A Connecticut hospital saw a 50% drop in malpractice liability claims and payments when it made patient safety initiatives a priority by training doctors and nurses to improve teamwork and communication, hiring a patient safety nurse, and standardizing practices, according to a study by Yale School of Medicine researchers.
The results, published in the June 9 online issue of the American Journal of Obstetrics and Gynecology, come at a time when mounting concerns about liability are thinning the ranks of obstetricians in the United States, according first author Christian Pettker, M.D., associate professor in the Department of Obstetrics, Gynecology & Reproductive Sciences at Yale School of Medicine.
"Liability insurance rates are not controlled, malpractice awards continue to increase, and there is increasing awareness of litigiousness in clinical practice," said Pettker. "As a result, obstetricians are increasingly reducing or dropping out of practice, and future physicians are discouraged from entering the field."
In 2004, Pettker and his team partnered with their liability insurance carrier to conduct a comprehensive safety assessment. The team then made improvements to the healthcare system and culture by standardizing care, learning and practicing new teamwork protocols, and enhancing oversight of clinical work. The team then compared the five-year period before the safety program was implemented to the five-year period afterward.

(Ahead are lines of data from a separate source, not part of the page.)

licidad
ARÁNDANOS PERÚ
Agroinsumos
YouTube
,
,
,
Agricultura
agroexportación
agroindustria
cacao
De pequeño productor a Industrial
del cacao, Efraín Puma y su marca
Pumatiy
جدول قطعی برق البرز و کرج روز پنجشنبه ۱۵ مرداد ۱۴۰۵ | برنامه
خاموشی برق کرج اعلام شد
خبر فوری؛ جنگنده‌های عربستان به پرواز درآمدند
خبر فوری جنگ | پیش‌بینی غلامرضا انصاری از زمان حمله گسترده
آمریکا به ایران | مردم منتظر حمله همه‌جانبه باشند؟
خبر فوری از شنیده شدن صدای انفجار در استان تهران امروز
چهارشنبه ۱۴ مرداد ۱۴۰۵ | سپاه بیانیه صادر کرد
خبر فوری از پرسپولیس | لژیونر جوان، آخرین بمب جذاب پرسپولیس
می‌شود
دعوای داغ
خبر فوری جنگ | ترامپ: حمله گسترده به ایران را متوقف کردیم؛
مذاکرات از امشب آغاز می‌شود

"We found a 50% reduction in liability claims, and also found that the payments made for these liability claims decreased 95%, from over $50 million to under $3 million," said Pettker.

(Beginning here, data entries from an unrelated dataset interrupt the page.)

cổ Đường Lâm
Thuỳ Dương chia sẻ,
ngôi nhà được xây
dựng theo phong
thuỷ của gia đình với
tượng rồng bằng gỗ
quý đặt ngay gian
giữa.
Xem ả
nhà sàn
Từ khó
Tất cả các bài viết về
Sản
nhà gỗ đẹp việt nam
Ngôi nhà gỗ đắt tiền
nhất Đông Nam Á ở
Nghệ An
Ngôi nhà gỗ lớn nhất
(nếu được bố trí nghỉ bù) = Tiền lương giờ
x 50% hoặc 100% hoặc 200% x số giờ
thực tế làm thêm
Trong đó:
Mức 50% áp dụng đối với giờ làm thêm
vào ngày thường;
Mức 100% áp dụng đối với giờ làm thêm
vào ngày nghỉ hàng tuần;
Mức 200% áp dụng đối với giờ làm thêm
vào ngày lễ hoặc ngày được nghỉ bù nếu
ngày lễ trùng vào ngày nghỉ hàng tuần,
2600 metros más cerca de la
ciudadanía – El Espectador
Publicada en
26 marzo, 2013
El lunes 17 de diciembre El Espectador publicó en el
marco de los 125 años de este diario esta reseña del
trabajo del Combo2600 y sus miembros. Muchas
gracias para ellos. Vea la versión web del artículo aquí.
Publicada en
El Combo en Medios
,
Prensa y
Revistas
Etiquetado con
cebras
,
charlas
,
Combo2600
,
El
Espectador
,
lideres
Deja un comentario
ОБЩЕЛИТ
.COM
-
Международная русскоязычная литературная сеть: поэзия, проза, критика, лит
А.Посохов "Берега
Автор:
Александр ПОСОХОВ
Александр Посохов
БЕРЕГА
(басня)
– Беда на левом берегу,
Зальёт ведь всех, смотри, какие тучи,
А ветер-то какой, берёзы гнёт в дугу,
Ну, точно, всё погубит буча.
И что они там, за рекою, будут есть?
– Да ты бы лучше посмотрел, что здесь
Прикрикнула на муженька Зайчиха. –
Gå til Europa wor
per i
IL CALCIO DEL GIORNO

In two prior studies, Pettker and his team found that the same safety-improvement program reduced adverse outcomes and created an improved culture of safety on obstetrical units. "This new publication demonstrates yet another positive result of our program," he said. "We've found that standardizing care, improving teamwork and communication, and optimizing oversight and quality review reduces liability exposure."
Pettker said that while most of the measures in the hospital's program make sense to outside observers, some involve substantial and systematic changes that might be resisted by nurses and doctors who value individual knowledge, skills, and experience. "Our publication gives another piece of evidence to justify the investment and work required for a sophisticated patient safety program," he said.
"We don't think that this is a cure to the medical liability crisis, but this is certainly one approach that can both make things safe for the patient and have tremendous improvements and reduce a lot of the costs in healthcare that go to the defense of medicine and liability," he said.